* [Zu prüfender Text]
:::::
Titelfoto: Der neue (RF)-Linearbeschleuniger wird in den Erweiterungsbau eingebracht.
(c) Sarah Kossmann/UMMD

Vor der eigentlichen Inbetriebnahme des Linearbeschleunigers erfolgt derzeit die Montage des Gerätes durch den Hersteller bis kurz vor Weihnachten. Danach stehen bis Ende Januar aufwändige physikalische Messungen an, damit exakt die vorgesehene Dosis am Tumor ankommt. Das ist komplex, weil sich gleichzeitig während der Drehung des Gerätes um den Patienten die Blenden des Bestrahlungskopfes öffnen und schließen. Auch das Personal muss entsprechend eingewiesen werden, um die Patientenbehandlung zu beginnen.

Bei diesem Hochfrequenz (RF)-Linearbeschleuniger handelt es sich um einen der effizientesten Linearbeschleuniger, den der Weltmarkt aktuell zu bieten hat. Ein Linearbeschleuniger ist ein Teilchenbeschleuniger, der geladene Teilchen in gerader Linie beschleunigt. In den speziell für die Strahlentherapie konstruierten Geräten werden Elektronen auf nahezu Lichtgeschwindigkeit beschleunigt, dann auf einen Metallkörper gelenkt, der sie abrupt abbremst und dadurch letztlich durchdringende Röntgenstrahlen (Bremsstrahlung) im Megavolt-Energiebereich generiert, mit denen auch tiefliegende Tumoren gut behandelt werden können.
:::::
* [Aufgabe 1] Schreiben Sie aus dem Text zum Linearbeschleuniger den Abschnitt wortgetreu heraus, der mit den Worten „Bei diesem Hochfrequenz“ einsetzt und mit „behandelt werden können.“ schließt.
* [Aufgabe 2] Wie lautet der Satz „Ein Linearbeschleuniger ist ein Teilchenbeschleuniger, der geladene Teilchen in gerader Linie beschleunigt.“ aus dem Text zum Linearbeschleuniger auf Englisch?
:::::
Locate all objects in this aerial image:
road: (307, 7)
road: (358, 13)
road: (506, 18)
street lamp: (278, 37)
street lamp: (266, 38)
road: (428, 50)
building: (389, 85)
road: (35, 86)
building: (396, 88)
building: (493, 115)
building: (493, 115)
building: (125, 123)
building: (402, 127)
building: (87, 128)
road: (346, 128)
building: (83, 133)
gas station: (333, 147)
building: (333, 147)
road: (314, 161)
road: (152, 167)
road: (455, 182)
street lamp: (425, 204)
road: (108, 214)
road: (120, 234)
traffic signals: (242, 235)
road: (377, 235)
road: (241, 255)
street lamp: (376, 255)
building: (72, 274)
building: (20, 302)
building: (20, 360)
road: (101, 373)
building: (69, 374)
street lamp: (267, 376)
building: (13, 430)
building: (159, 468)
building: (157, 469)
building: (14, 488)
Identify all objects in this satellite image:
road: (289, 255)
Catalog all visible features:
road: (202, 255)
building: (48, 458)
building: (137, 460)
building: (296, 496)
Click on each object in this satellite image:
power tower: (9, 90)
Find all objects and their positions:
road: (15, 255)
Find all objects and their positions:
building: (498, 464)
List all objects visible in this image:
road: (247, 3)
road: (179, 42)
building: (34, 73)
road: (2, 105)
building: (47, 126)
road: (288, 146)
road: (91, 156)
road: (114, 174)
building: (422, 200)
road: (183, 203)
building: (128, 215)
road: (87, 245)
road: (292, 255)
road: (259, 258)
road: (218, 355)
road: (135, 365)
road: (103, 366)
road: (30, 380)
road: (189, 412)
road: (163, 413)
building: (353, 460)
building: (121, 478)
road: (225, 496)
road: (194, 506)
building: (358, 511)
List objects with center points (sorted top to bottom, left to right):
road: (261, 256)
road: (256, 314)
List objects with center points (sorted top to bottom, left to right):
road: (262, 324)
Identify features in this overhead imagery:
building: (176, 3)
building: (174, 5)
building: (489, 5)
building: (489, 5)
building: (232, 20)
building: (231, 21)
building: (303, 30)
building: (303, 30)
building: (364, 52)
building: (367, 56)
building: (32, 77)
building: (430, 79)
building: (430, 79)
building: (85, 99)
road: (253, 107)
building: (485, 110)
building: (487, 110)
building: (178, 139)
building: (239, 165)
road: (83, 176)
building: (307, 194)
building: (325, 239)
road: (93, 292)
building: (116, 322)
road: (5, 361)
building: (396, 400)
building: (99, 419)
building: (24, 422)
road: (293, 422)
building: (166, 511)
:::::
* [Schriftliche Antwort 1]
Bei diesem Hochfrequenz (RF)-Linearbeschleuniger handelt es sich um einen der effizientesten Linearbeschleuniger, den der Weltmarkt aktuell zu bieten hat. Ein Linearbeschleuniger ist ein Teilchenbeschleuniger, der geladene Teilchen in gerader Linie beschleunigt. In den speziell für die Strahlentherapie konstruierten Geräten werden Elektronen auf nahezu Lichtgeschwindigkeit beschleunigt, dann auf einen Metallkörper gelenkt, der sie abrupt abbremst und dadurch letztlich durchdringende Röntgenstrahlen (Bremsstrahlung) im Megavolt-Energiebereich generiert, mit denen auch tiefliegende Tumoren gut behandelt werden können.

* [Schriftliche Antwort 2] A linear accelerator is a particle accelerator that accelerates charged particles in a straight line.